Other methods for data collection and analysis could have been used; for instance, we did not ask the participants to fill in learning style surveys and we could have chosen other parameters used to access adult learning. Our choices for data collection and analysis were affected by the overall aim of the project [15] to strengthen the professionalism of the GPs working with paediatric cases.

Finally, we cannot predict the GPs’ learning processes after the intervention or how the processes would have looked, if the intervention had lasted longer.

5. Conclusion

It has not been possible to identify any articles regarding individual learning processes for GPs working with clinical challenges in educational supervision groups. We therefore suggest that this paper is a contribution to an emerging field, demonstrating the need to focus on individual learning trajectories in a group learning context.
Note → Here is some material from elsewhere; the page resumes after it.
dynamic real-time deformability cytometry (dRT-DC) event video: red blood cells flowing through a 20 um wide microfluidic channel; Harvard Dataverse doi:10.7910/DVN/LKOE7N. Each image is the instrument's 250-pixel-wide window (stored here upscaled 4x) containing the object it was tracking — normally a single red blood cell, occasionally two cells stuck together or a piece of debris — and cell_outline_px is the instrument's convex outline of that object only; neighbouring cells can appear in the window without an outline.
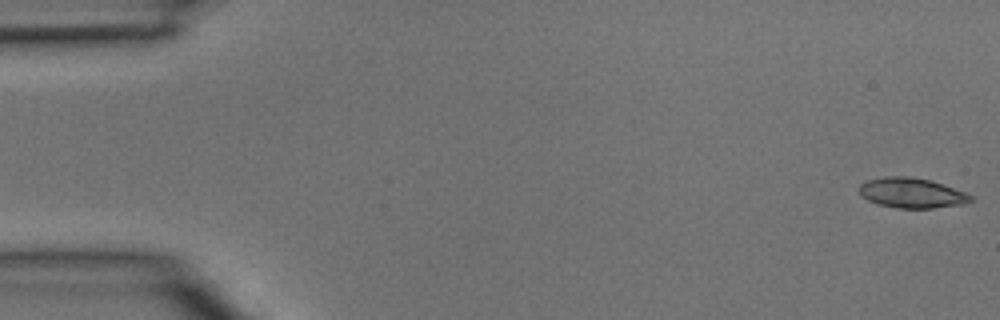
{"species": "common noctule bat (a hibernating species)", "species_latin": "Nyctalus noctula", "temperature_condition": "room temperature", "stored_images_in_passage": 4, "camera_frame_rate_fps": 3000, "um_per_image_px": 0.085, "animal": {"sex": "male", "body_mass_g": 15.6}, "frame": {"image": 1, "passage_image": 1, "time_ms": 0.0, "image_size_px": [1000, 320], "cell_outline_px": [[976, 200], [964, 204], [932, 208], [896, 208], [880, 204], [868, 200], [860, 196], [860, 184], [868, 180], [884, 176], [908, 176], [928, 180], [964, 192], [972, 196]], "centroid_in_image_um": [77.49, 16.41], "position_along_channel_um": 7.5, "area_um2": 19.36}}
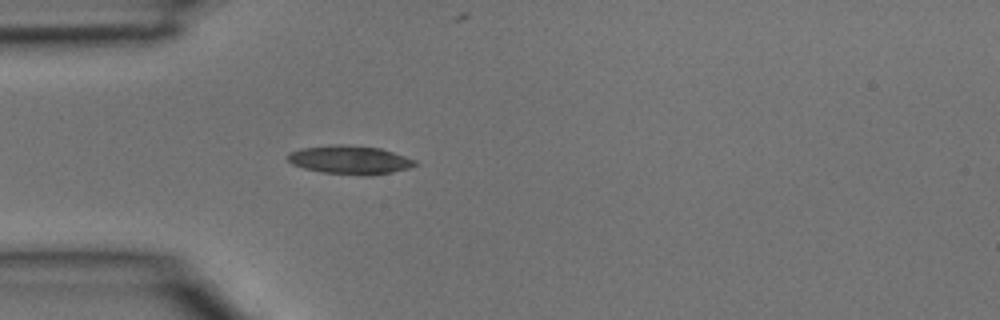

The study took its point of departure in a project focusing on children in need. It is however our expectation that the mechanisms in the educational peer group, including the individual outcome, is transferable to educational peer supervision groups with other clinical foci.

The results of the study suggest that there might be several elements playing a significant role in the development of professional behaviour and professionalism for the individual GP participating in an educational peer supervision group: the composition of the supervision groups in terms of participants’ clinical experiences and experiences with supervision as a CPD method, as well as the professional background of the supervisor. This we hope will be part of the considerations for any course organizer planning future educational supervision as part of CPD.

The paper also suggests an analytical framework to describe the individual GPs’ development of professional behavior and professionalism when working in educational peer-group supervision.

It is our hope that the analytical model we have developed in this paper will encourage other researchers to further studies of the impact of educational peer group supervision at an individual level.

Conflict of Interests

This study was supported by the Danish Ministry of Interior and Health.